◆ MATERIAL FOR THIS EXERCISE
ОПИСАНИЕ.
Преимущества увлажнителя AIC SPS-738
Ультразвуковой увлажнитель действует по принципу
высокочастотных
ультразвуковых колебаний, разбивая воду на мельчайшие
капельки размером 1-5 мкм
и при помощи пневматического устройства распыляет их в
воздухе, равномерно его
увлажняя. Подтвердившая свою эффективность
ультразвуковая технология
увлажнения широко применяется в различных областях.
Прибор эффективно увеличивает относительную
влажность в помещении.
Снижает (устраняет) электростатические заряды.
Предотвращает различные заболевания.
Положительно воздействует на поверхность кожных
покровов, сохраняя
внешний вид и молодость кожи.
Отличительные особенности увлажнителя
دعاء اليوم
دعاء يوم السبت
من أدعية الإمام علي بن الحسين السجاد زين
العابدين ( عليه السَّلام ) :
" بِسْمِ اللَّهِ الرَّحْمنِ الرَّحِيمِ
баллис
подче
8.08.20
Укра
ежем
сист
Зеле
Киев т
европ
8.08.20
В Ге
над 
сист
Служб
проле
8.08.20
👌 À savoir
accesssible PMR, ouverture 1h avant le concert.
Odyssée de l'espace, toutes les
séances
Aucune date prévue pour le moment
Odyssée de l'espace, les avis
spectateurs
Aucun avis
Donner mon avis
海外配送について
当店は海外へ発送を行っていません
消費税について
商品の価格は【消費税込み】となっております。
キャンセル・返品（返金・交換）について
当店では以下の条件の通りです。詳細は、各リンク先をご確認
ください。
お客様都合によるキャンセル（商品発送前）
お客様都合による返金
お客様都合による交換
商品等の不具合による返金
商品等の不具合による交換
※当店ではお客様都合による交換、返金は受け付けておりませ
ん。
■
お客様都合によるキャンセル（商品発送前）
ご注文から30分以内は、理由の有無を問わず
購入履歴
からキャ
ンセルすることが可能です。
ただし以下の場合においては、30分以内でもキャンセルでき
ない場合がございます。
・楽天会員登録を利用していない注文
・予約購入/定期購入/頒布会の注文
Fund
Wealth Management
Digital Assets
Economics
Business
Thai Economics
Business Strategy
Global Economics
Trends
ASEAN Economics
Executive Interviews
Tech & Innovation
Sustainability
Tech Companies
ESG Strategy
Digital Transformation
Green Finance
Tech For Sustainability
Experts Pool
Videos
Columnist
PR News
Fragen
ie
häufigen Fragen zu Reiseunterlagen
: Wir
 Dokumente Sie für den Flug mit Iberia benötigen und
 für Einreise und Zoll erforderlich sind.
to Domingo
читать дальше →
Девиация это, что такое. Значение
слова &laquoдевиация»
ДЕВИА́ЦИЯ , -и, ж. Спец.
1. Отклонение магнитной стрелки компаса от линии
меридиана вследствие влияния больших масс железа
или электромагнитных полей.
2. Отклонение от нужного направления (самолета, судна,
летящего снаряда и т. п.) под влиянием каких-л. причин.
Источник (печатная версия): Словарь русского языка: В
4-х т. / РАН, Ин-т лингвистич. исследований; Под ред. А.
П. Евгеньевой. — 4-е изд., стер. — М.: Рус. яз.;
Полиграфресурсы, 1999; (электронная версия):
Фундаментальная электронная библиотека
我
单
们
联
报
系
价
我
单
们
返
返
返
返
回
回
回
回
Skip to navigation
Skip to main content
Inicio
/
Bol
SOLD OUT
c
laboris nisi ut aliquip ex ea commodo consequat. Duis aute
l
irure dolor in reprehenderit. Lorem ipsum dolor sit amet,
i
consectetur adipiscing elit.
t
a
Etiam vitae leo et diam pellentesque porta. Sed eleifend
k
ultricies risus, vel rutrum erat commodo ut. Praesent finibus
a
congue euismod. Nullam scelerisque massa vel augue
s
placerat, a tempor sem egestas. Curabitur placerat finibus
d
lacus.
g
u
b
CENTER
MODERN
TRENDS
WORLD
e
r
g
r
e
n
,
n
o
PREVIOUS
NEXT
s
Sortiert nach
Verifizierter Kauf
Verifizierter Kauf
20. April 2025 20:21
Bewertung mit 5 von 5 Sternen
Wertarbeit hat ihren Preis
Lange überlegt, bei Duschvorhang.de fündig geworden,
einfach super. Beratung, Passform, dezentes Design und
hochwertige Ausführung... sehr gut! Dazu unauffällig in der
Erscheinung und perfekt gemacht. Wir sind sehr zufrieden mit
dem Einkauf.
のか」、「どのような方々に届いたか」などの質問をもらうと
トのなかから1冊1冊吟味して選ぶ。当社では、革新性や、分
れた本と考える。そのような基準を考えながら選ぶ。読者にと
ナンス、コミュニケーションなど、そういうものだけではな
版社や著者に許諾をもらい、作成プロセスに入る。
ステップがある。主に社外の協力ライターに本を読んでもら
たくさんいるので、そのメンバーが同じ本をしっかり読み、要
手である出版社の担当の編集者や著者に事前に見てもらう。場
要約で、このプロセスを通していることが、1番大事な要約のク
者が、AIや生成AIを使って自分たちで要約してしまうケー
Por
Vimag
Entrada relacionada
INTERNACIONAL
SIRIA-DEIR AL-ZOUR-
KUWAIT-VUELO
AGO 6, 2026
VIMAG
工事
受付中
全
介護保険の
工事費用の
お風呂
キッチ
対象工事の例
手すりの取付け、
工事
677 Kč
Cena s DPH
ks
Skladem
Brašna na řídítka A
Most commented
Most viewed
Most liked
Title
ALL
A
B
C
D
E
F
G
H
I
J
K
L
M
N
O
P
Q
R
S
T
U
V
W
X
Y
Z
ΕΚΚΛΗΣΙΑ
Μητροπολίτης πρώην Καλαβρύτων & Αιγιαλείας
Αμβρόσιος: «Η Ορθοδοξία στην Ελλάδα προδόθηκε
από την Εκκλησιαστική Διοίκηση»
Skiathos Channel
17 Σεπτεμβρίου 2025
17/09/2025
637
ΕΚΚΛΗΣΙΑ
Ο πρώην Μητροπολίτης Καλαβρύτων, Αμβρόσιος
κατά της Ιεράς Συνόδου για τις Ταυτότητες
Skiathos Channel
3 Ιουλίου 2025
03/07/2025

◆ TASK DETAILS
Transcribe every line of the data above word for word, keeping each language, symbol and line break unchanged.

◆ RESPONSE BOX
ОПИСАНИЕ.
Преимущества увлажнителя AIC SPS-738
Ультразвуковой увлажнитель действует по принципу
высокочастотных
ультразвуковых колебаний, разбивая воду на мельчайшие
капельки размером 1-5 мкм
и при помощи пневматического устройства распыляет их в
воздухе, равномерно его
увлажняя. Подтвердившая свою эффективность
ультразвуковая технология
увлажнения широко применяется в различных областях.
Прибор эффективно увеличивает относительную
влажность в помещении.
Снижает (устраняет) электростатические заряды.
Предотвращает различные заболевания.
Положительно воздействует на поверхность кожных
покровов, сохраняя
внешний вид и молодость кожи.
Отличительные особенности увлажнителя
دعاء اليوم
دعاء يوم السبت
من أدعية الإمام علي بن الحسين السجاد زين
العابدين ( عليه السَّلام ) :
" بِسْمِ اللَّهِ الرَّحْمنِ الرَّحِيمِ
баллис
подче
8.08.20
Укра
ежем
сист
Зеле
Киев т
европ
8.08.20
В Ге
над 
сист
Служб
проле
8.08.20
👌 À savoir
accesssible PMR, ouverture 1h avant le concert.
Odyssée de l'espace, toutes les
séances
Aucune date prévue pour le moment
Odyssée de l'espace, les avis
spectateurs
Aucun avis
Donner mon avis
海外配送について
当店は海外へ発送を行っていません
消費税について
商品の価格は【消費税込み】となっております。
キャンセル・返品（返金・交換）について
当店では以下の条件の通りです。詳細は、各リンク先をご確認
ください。
お客様都合によるキャンセル（商品発送前）
お客様都合による返金
お客様都合による交換
商品等の不具合による返金
商品等の不具合による交換
※当店ではお客様都合による交換、返金は受け付けておりませ
ん。
■
お客様都合によるキャンセル（商品発送前）
ご注文から30分以内は、理由の有無を問わず
購入履歴
からキャ
ンセルすることが可能です。
ただし以下の場合においては、30分以内でもキャンセルでき
ない場合がございます。
・楽天会員登録を利用していない注文
・予約購入/定期購入/頒布会の注文
Fund
Wealth Management
Digital Assets
Economics
Business
Thai Economics
Business Strategy
Global Economics
Trends
ASEAN Economics
Executive Interviews
Tech & Innovation
Sustainability
Tech Companies
ESG Strategy
Digital Transformation
Green Finance
Tech For Sustainability
Experts Pool
Videos
Columnist
PR News
Fragen
ie
häufigen Fragen zu Reiseunterlagen
: Wir
 Dokumente Sie für den Flug mit Iberia benötigen und
 für Einreise und Zoll erforderlich sind.
to Domingo
читать дальше →
Девиация это, что такое. Значение
слова &laquoдевиация»
ДЕВИА́ЦИЯ , -и, ж. Спец.
1. Отклонение магнитной стрелки компаса от линии
меридиана вследствие влияния больших масс железа
или электромагнитных полей.
2. Отклонение от нужного направления (самолета, судна,
летящего снаряда и т. п.) под влиянием каких-л. причин.
Источник (печатная версия): Словарь русского языка: В
4-х т. / РАН, Ин-т лингвистич. исследований; Под ред. А.
П. Евгеньевой. — 4-е изд., стер. — М.: Рус. яз.;
Полиграфресурсы, 1999; (электронная версия):
Фундаментальная электронная библиотека
我
单
们
联
报
系
价
我
单
们
返
返
返
返
回
回
回
回
Skip to navigation
Skip to main content
Inicio
/
Bol
SOLD OUT
c
laboris nisi ut aliquip ex ea commodo consequat. Duis aute
l
irure dolor in reprehenderit. Lorem ipsum dolor sit amet,
i
consectetur adipiscing elit.
t
a
Etiam vitae leo et diam pellentesque porta. Sed eleifend
k
ultricies risus, vel rutrum erat commodo ut. Praesent finibus
a
congue euismod. Nullam scelerisque massa vel augue
s
placerat, a tempor sem egestas. Curabitur placerat finibus
d
lacus.
g
u
b
CENTER
MODERN
TRENDS
WORLD
e
r
g
r
e
n
,
n
o
PREVIOUS
NEXT
s
Sortiert nach
Verifizierter Kauf
Verifizierter Kauf
20. April 2025 20:21
Bewertung mit 5 von 5 Sternen
Wertarbeit hat ihren Preis
Lange überlegt, bei Duschvorhang.de fündig geworden,
einfach super. Beratung, Passform, dezentes Design und
hochwertige Ausführung... sehr gut! Dazu unauffällig in der
Erscheinung und perfekt gemacht. Wir sind sehr zufrieden mit
dem Einkauf.
のか」、「どのような方々に届いたか」などの質問をもらうと
トのなかから1冊1冊吟味して選ぶ。当社では、革新性や、分
れた本と考える。そのような基準を考えながら選ぶ。読者にと
ナンス、コミュニケーションなど、そういうものだけではな
版社や著者に許諾をもらい、作成プロセスに入る。
ステップがある。主に社外の協力ライターに本を読んでもら
たくさんいるので、そのメンバーが同じ本をしっかり読み、要
手である出版社の担当の編集者や著者に事前に見てもらう。場
要約で、このプロセスを通していることが、1番大事な要約のク
者が、AIや生成AIを使って自分たちで要約してしまうケー
Por
Vimag
Entrada relacionada
INTERNACIONAL
SIRIA-DEIR AL-ZOUR-
KUWAIT-VUELO
AGO 6, 2026
VIMAG
工事
受付中
全
介護保険の
工事費用の
お風呂
キッチ
対象工事の例
手すりの取付け、
工事
677 Kč
Cena s DPH
ks
Skladem
Brašna na řídítka A
Most commented
Most viewed
Most liked
Title
ALL
A
B
C
D
E
F
G
H
I
J
K
L
M
N
O
P
Q
R
S
T
U
V
W
X
Y
Z
ΕΚΚΛΗΣΙΑ
Μητροπολίτης πρώην Καλαβρύτων & Αιγιαλείας
Αμβρόσιος: «Η Ορθοδοξία στην Ελλάδα προδόθηκε
από την Εκκλησιαστική Διοίκηση»
Skiathos Channel
17 Σεπτεμβρίου 2025
17/09/2025
637
ΕΚΚΛΗΣΙΑ
Ο πρώην Μητροπολίτης Καλαβρύτων, Αμβρόσιος
κατά της Ιεράς Συνόδου για τις Ταυτότητες
Skiathos Channel
3 Ιουλίου 2025
03/07/2025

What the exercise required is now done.